§ **Assignment**: Count the lines below that contain "index". Answer with the number alone.

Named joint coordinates
++++

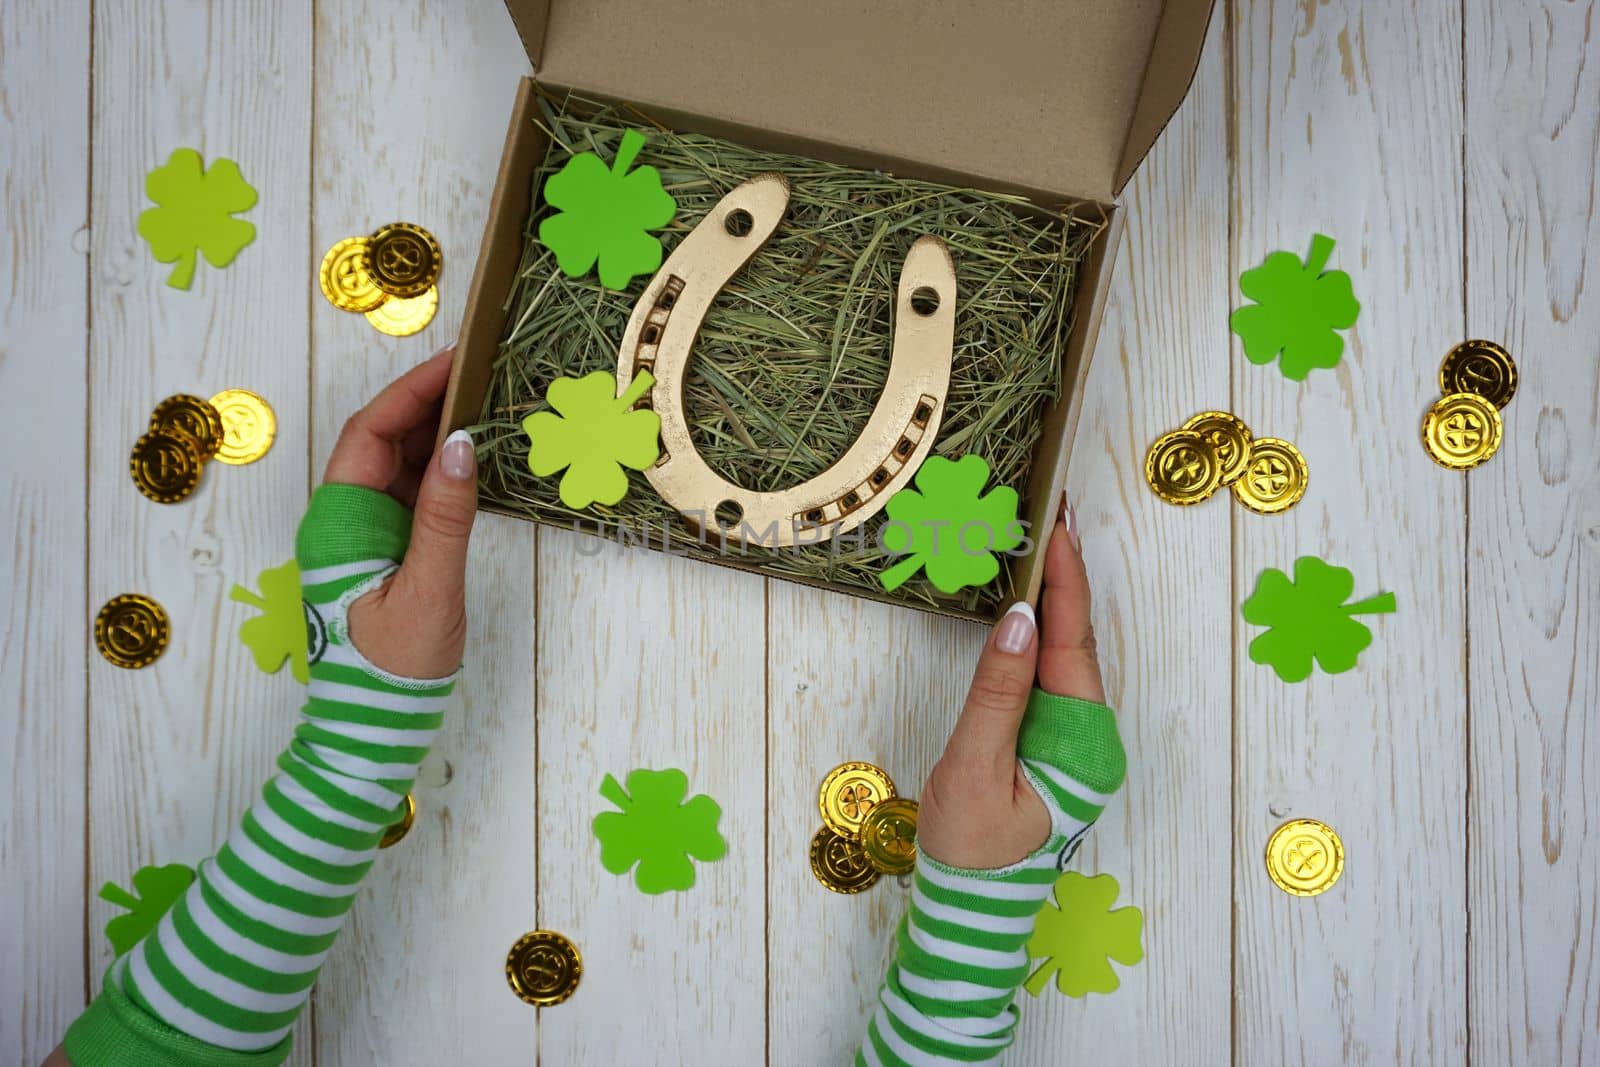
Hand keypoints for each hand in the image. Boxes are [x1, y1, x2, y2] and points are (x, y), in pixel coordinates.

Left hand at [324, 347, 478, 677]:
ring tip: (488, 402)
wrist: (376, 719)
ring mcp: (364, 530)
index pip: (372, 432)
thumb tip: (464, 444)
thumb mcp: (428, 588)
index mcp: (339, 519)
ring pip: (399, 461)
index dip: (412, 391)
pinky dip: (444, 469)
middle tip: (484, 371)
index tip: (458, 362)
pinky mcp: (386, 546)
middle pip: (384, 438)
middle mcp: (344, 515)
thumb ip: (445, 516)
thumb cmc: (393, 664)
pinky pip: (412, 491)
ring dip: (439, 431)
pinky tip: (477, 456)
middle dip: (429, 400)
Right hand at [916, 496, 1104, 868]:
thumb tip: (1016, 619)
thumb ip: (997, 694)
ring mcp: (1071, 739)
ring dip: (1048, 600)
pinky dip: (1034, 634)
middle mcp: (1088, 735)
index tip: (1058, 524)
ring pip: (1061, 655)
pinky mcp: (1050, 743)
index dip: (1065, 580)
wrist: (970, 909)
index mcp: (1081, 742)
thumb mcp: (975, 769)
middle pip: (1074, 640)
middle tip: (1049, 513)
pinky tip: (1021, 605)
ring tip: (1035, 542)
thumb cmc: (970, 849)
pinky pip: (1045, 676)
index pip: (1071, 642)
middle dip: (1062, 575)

++++

§ **Task solution**: 8